"""

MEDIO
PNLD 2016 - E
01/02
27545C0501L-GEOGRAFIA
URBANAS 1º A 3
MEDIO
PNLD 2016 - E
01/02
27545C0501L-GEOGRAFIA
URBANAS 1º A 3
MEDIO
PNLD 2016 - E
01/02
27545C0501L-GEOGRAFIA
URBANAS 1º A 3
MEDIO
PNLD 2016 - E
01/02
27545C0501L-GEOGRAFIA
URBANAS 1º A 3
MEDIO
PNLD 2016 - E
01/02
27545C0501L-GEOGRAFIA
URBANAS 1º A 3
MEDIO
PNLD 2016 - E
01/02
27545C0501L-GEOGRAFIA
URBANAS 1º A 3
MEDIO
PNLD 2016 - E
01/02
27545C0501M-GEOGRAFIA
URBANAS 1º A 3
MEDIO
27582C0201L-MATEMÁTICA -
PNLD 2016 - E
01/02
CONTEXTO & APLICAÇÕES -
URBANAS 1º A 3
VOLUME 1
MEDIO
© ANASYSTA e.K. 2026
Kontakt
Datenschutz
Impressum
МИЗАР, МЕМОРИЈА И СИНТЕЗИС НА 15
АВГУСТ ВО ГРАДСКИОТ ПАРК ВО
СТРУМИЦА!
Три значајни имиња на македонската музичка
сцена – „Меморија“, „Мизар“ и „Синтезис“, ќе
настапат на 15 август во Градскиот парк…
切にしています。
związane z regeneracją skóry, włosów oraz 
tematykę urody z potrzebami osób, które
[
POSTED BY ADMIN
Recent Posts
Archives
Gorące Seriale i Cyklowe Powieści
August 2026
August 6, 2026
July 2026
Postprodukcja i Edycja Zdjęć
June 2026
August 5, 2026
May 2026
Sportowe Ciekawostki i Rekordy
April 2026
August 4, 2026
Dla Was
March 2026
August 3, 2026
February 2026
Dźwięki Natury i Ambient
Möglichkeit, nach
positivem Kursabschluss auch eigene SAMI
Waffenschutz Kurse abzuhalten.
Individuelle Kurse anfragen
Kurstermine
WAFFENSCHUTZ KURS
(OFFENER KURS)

"""

» Description of the task
Scan the records above for the string "Kurse", and copy every line where it turns up.

» Solution for this exercise
Waffenschutz Kurse abzuhalten.
Individuelle Kurse anfragen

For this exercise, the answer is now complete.